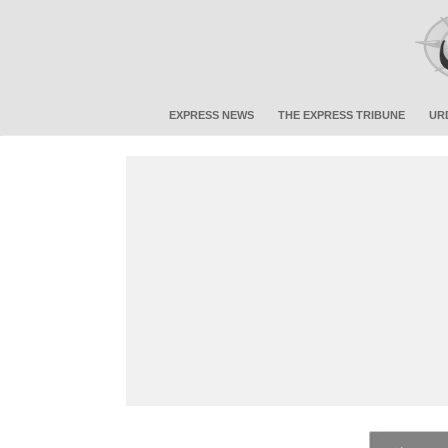
EXPRESS NEWS
THE EXPRESS TRIBUNE
UR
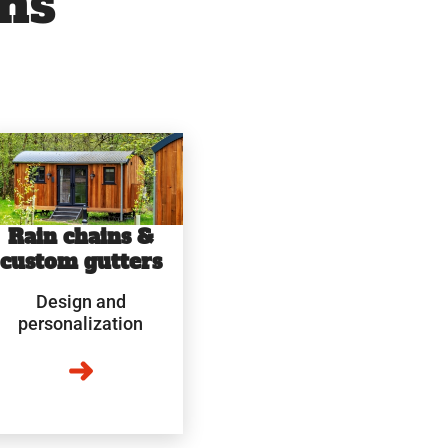
ns
Rain chains &
custom gutters
Design and
personalization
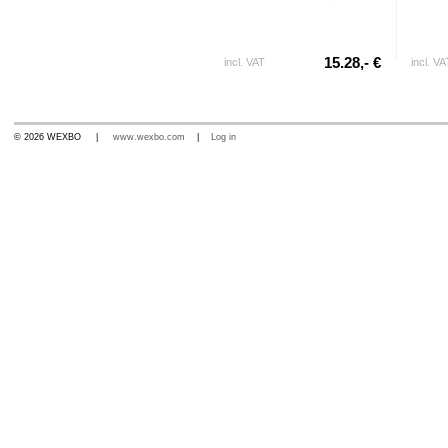
15.28,- €
incl. VAT
incl. VA
© 2026 WEXBO |
www.wexbo.com
|
Log in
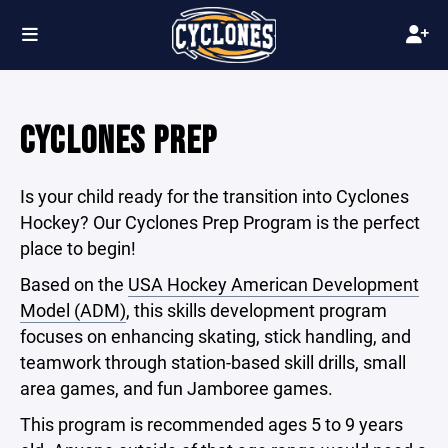
CYCLONES PREP
Is your child ready for the transition into Cyclones
Hockey? Our Cyclones Prep Program is the perfect
place to begin!
Based on the
USA Hockey American Development
Model (ADM)
,
this skills development program
focuses on enhancing skating, stick handling, and
teamwork through station-based skill drills, small
area games, and fun Jamboree games.
This program is recommended ages 5 to 9 years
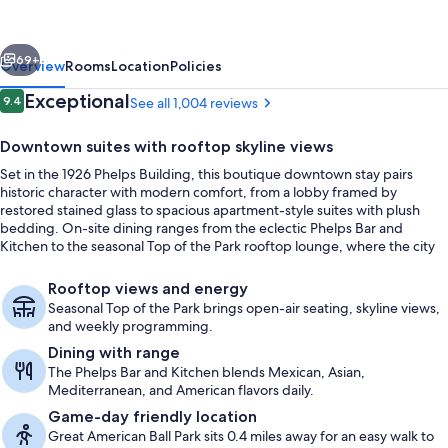
Marriott
Cincinnati
vious
Next
Downtown/The
69+
Overview
Rooms
Location
Policies
Phelps
Reviews
Exceptional
9.4
See all 1,004 reviews
9.4 out of 10
Downtown suites with rooftop skyline views
Set in the 1926 Phelps Building, this boutique downtown stay pairs
historic character with modern comfort, from a lobby framed by
restored stained glass to spacious apartment-style suites with plush
bedding. On-site dining ranges from the eclectic Phelps Bar and
Kitchen to the seasonal Top of the Park rooftop lounge, where the city
skyline and Ohio River stretch out beyond the deck.
Dinner served
Rooftop views and energy
Seasonal Top of the Park brings open-air seating, skyline views,
and weekly programming.
Dining with range
The Phelps Bar and Kitchen blends Mexican, Asian,
Mediterranean, and American flavors daily.
Game-day friendly location
Great American Ball Park sits 0.4 miles away for an easy walk to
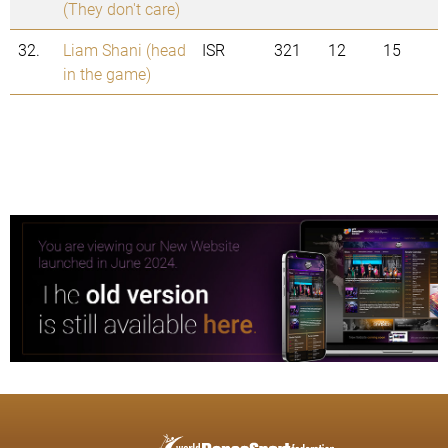
(They don't care)
32.
Liam Shani (head
ISR
321
12
15
in the game)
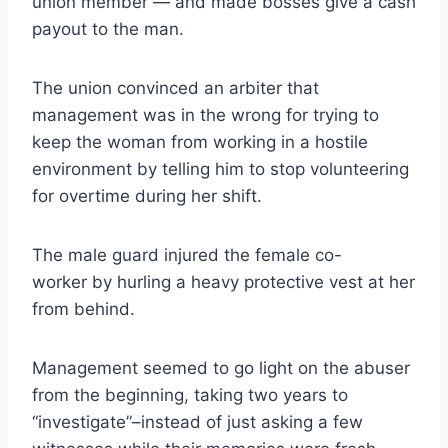
union member — and made bosses give a cash
payout to the man.
The union convinced an arbiter that
management was in the wrong for trying to
keep the woman from working in a hostile
environment by telling him to stop volunteering
for overtime during her shift.
The male guard injured the female co-
worker by hurling a heavy protective vest at her
from behind.
Management seemed to go light on the abuser
from the beginning, taking two years to
“investigate”–instead of just asking a few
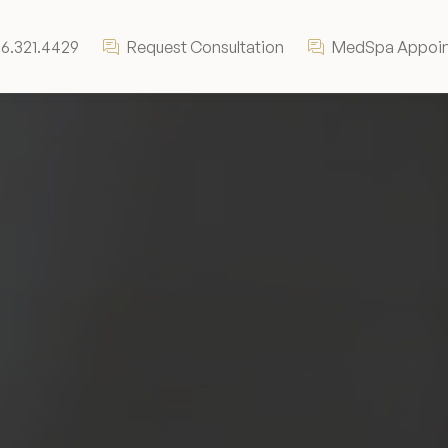
6.321.4429
Request Consultation
MedSpa Appoi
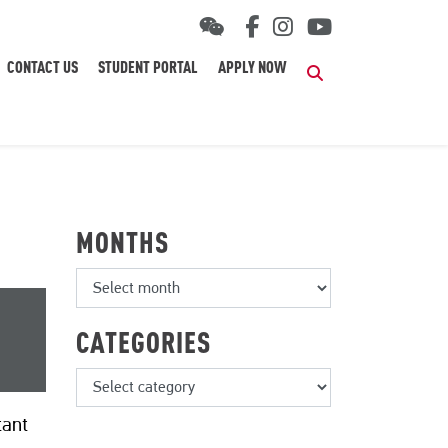
CONTACT US
STUDENT PORTAL
APPLY NOW
Search
MONTHS
CATEGORIES
tant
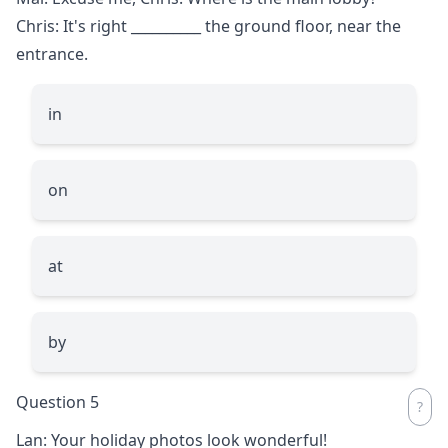
Chris: It's right
__________
the ground floor, near the
entrance.
in
on
at
by
Question 5
Lan: Your holiday photos look wonderful!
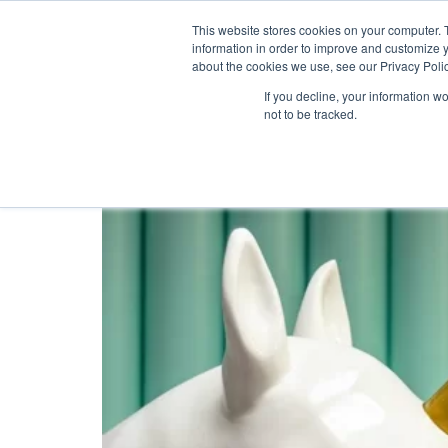
This website stores cookies on your computer. 
information in order to improve and customize y
about the cookies we use, see our Privacy Polic
Tag:
All-in-one lo
If you decline, your information w
not to be tracked.
How To Bring Back You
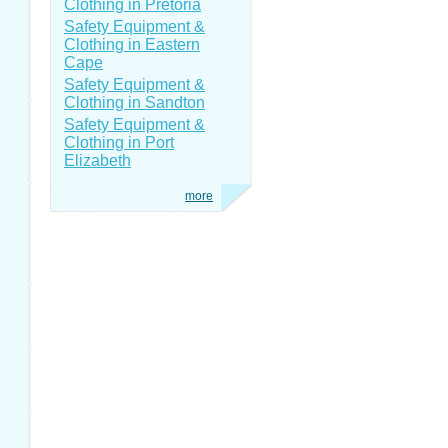
Clothing in Pretoria
Safety Equipment &
Clothing in Eastern
Cape
Safety Equipment &
Clothing in Sandton
Safety Equipment &
Clothing in Port
Elizabeth
more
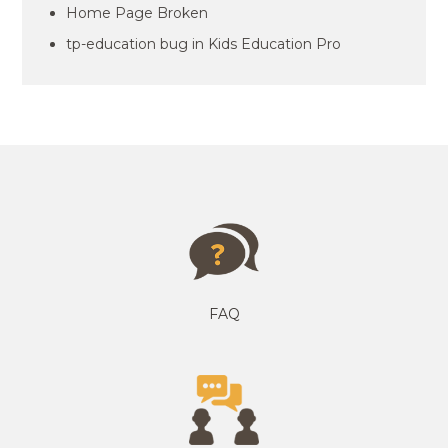
Home Page Broken
tp-education bug in Kids Education Pro
FAQ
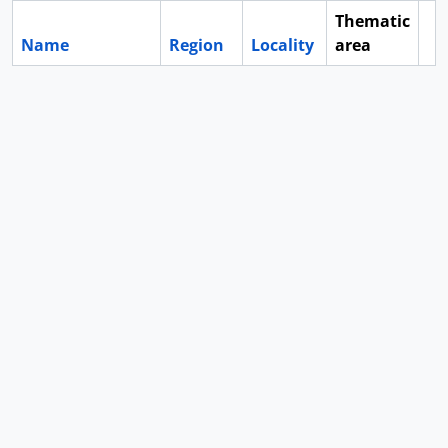
Thematic
Name
Region
Locality
area
Cl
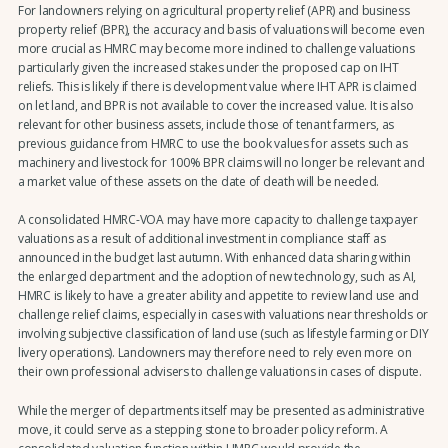
For landowners relying on agricultural property relief (APR) and business
property relief (BPR), the accuracy and basis of valuations will become even
more crucial as HMRC may become more inclined to challenge valuations
particularly given the increased stakes under the proposed cap on IHT
reliefs. This is likely if there is development value where IHT APR is claimed
on let land, and BPR is not available to cover the increased value. It is also
relevant for other business assets, include those of tenant farmers, as
previous guidance from HMRC to use the book values for assets such as
machinery and livestock for 100% BPR claims will no longer be relevant and
a market value of these assets on the date of death will be needed.
A consolidated HMRC-VOA may have more capacity to challenge taxpayer
valuations as a result of additional investment in compliance staff as
announced in the budget last autumn. With enhanced data sharing within
the enlarged department and the adoption of new technology, such as AI,
HMRC is likely to have a greater ability and appetite to review land use and
challenge relief claims, especially in cases with valuations near thresholds or
involving subjective classification of land use (such as lifestyle farming or DIY
livery operations). Landowners may therefore need to rely even more on
their own professional advisers to challenge valuations in cases of dispute.
While the merger of departments itself may be presented as administrative
move, it could serve as a stepping stone to broader policy reform. A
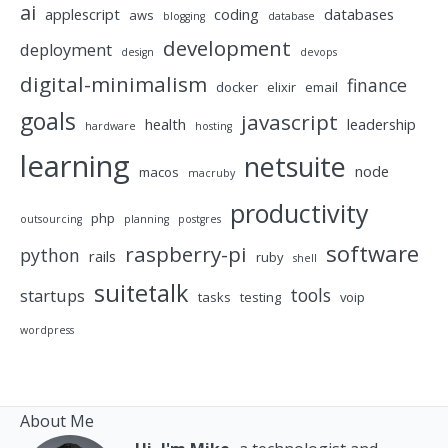
ai
applescript
coding
databases
aws
blogging
database
development
deployment
design
devops
digital-minimalism
finance
docker
elixir
email
goals
javascript
health
leadership
hardware
hosting
learning
netsuite
node
macos
macruby
productivity
php
outsourcing
planning
postgres
software
raspberry-pi
python
rails
ruby
shell
suitetalk
tools
startups
tasks
testing
voip
wordpress
About Me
****
**Job:**
Your answer must be an exact transcription of the lines from the one containing "raspberry-pi" through the last line of the records above, and nothing else.

**Response:**
raspberry-pi
python
rails
ruby
shell
suitetalk
tools
startups
tasks
testing
voip
wordpress
About Me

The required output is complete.